The king assumed direct power in February,saying politicians had failed to tackle the nine-year insurgency.
The government has not officially acknowledged the ceasefire, with senior officials, as well as the army, refusing to make any direct comment.
Apart from short truces during festivals, the last ceasefire was in 2003 and lasted eight months. In the past few months the rebels have been trying to get political parties which are also opposed to the rule of King Gyanendra on their side.
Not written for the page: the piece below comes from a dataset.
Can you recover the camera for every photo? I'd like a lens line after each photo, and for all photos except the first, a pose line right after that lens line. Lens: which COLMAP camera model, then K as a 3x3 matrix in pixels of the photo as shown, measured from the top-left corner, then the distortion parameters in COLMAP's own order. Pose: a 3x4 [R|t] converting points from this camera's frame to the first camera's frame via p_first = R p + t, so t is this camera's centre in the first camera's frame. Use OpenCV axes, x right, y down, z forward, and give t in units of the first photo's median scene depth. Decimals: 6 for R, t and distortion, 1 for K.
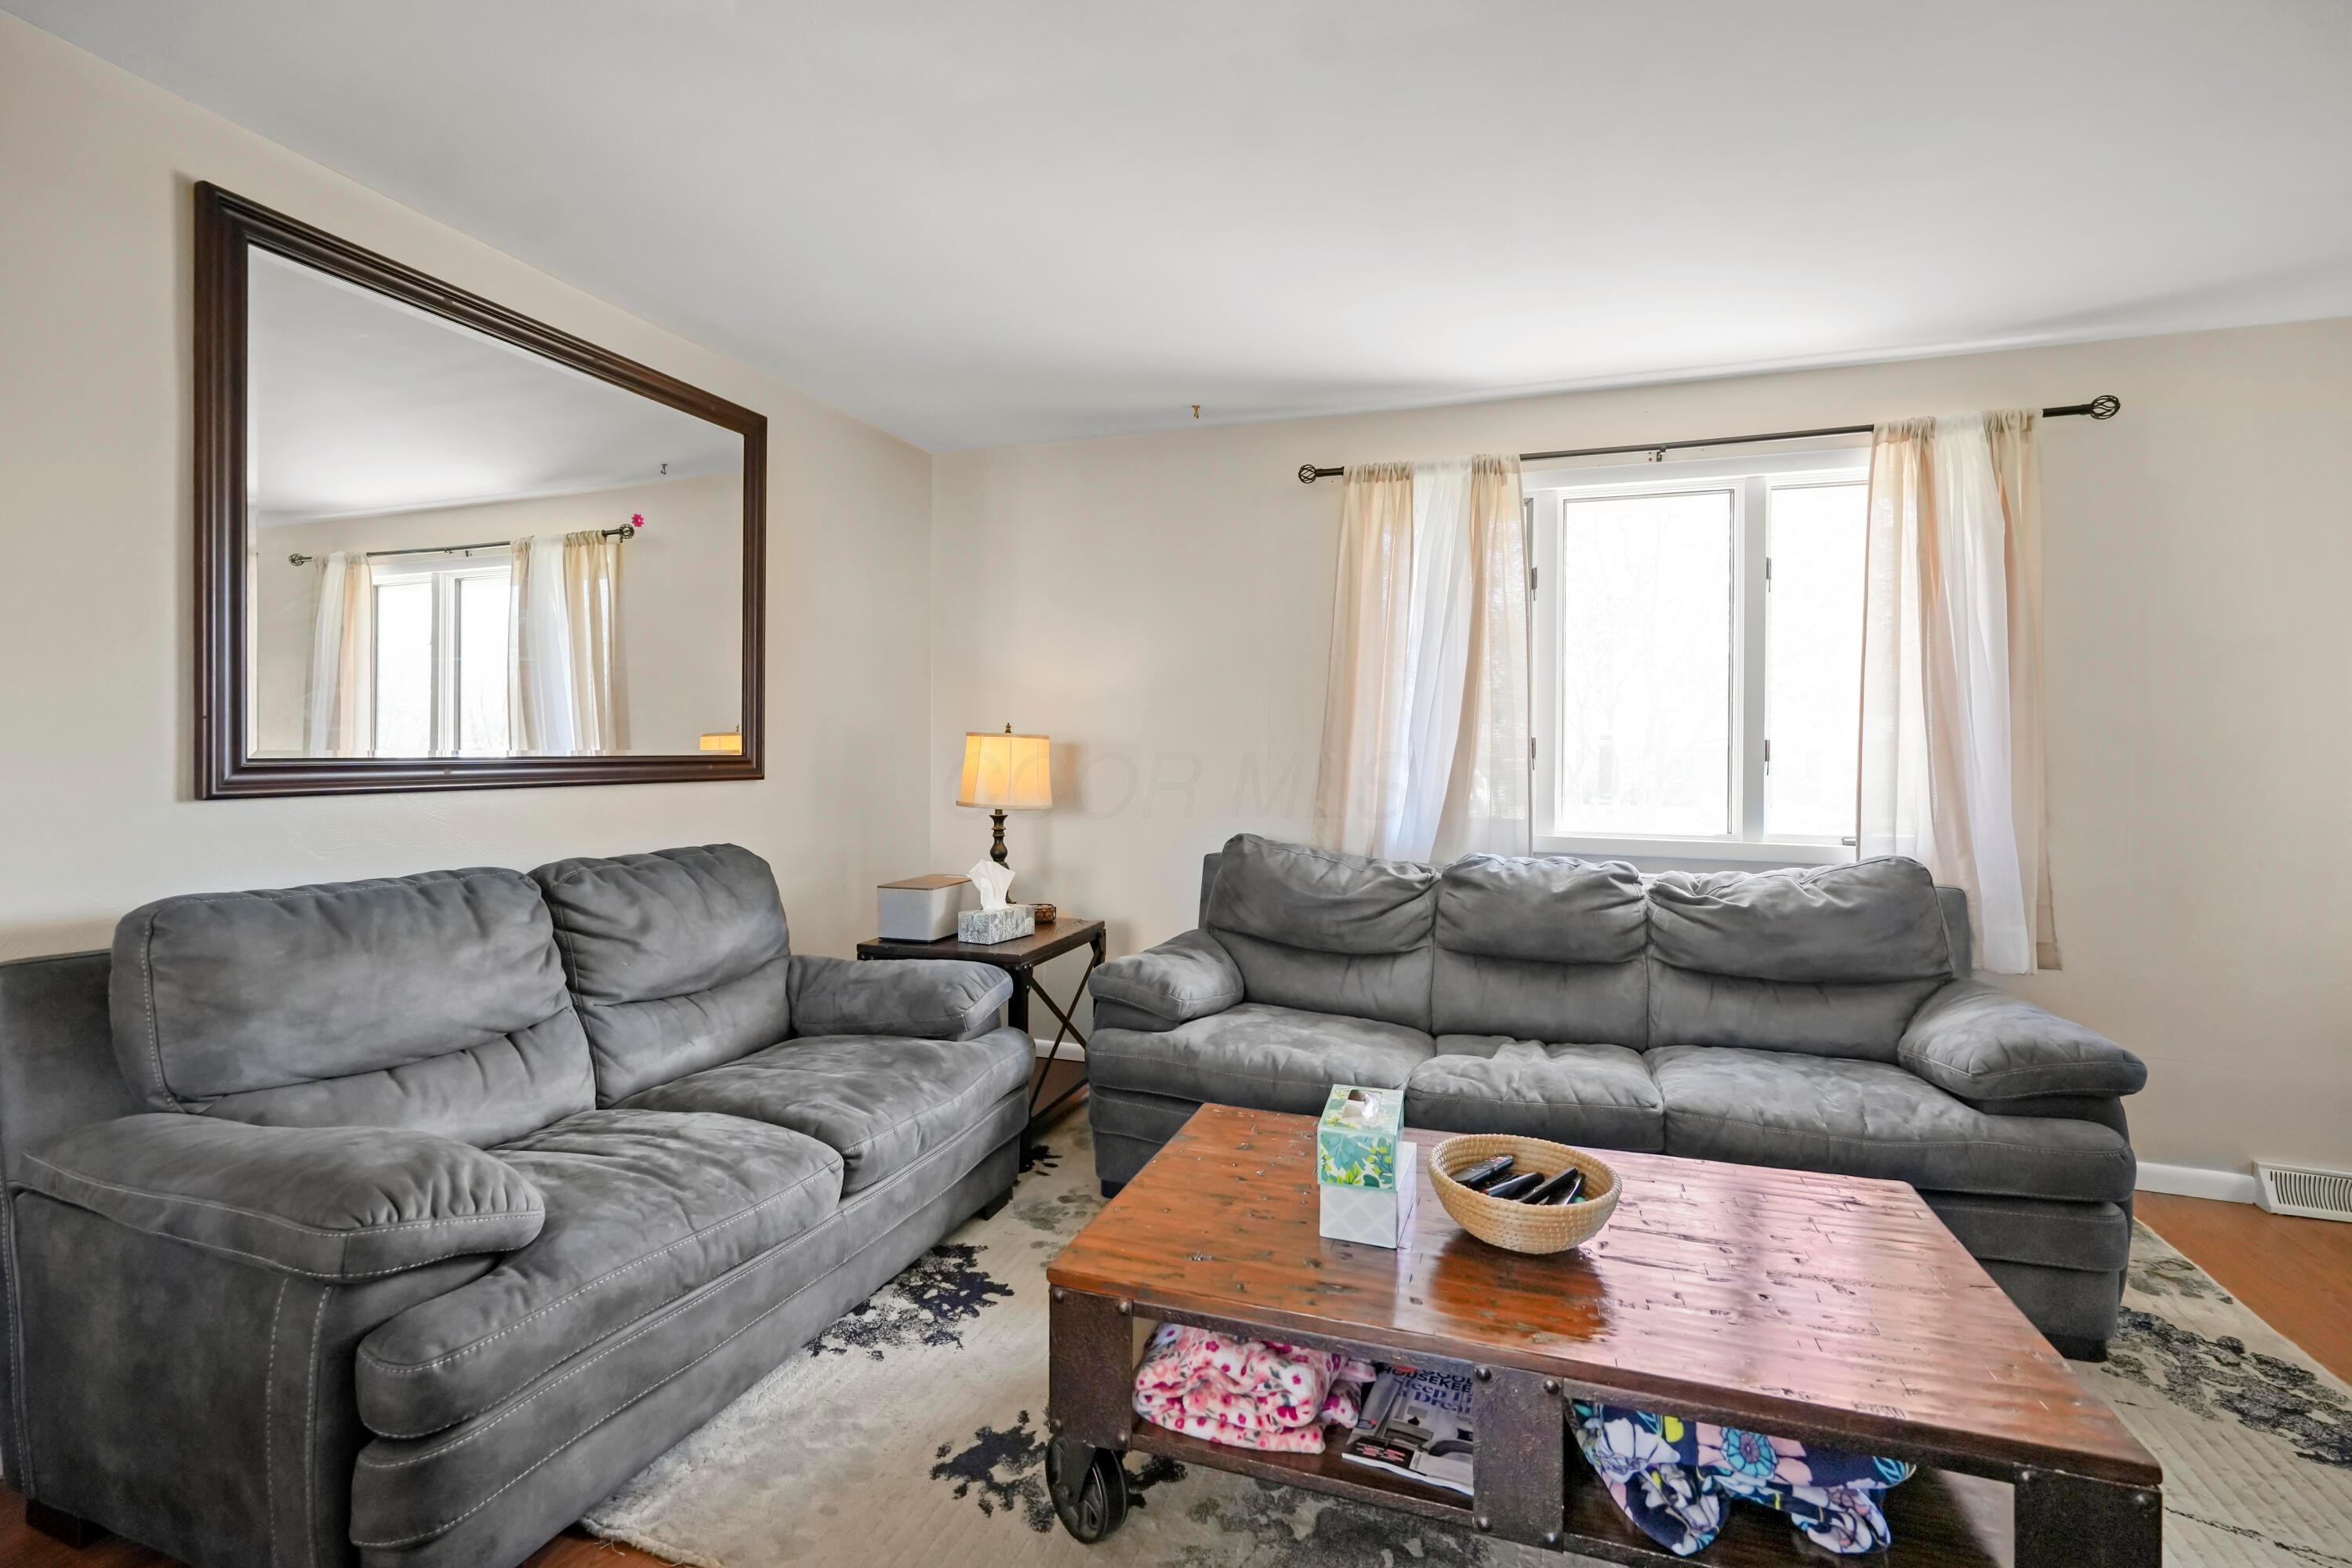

An alliance of seven opposition parties has been engaged in a nationwide peaceful movement against February's royal takeover.
Among the donor community, the UK's Department for International Development (DFID), said Saturday's announcement could have a positive impact on aid and development work - much of which has been hampered by the rebellion.
"If the ceasefire is reciprocated, it should be beneficial to development activities since it ought to be easier to carry out such work when there is not fighting going on," DFID's chief in Nepal, Mark Mallilieu, said.
The Swiss Development Agency in Nepal said the decision should be seen as a confidence building measure that should facilitate talks between the monarchy, rebels and political parties.
"Switzerland very much welcomes the move of CPN/M [Communist Party of Nepal/Maoists] to declare a three-month unilateral ceasefire. Switzerland is very hopeful that this move from CPN/M will be taken positively not only by the political parties but also by His Majesty's Government of Nepal," Geneviève Federspiel, deputy director of the Swiss Development Agency, said.
UN Secretary-General Kofi Annan has repeatedly called for a negotiated solution to Nepal's civil war, which has claimed the lives of about 12,000 people. Annan sent his special adviser, Lakhdar Brahimi, to Nepal two months ago to assess the situation. Although the rebels have supported UN mediation, the government has ruled it out.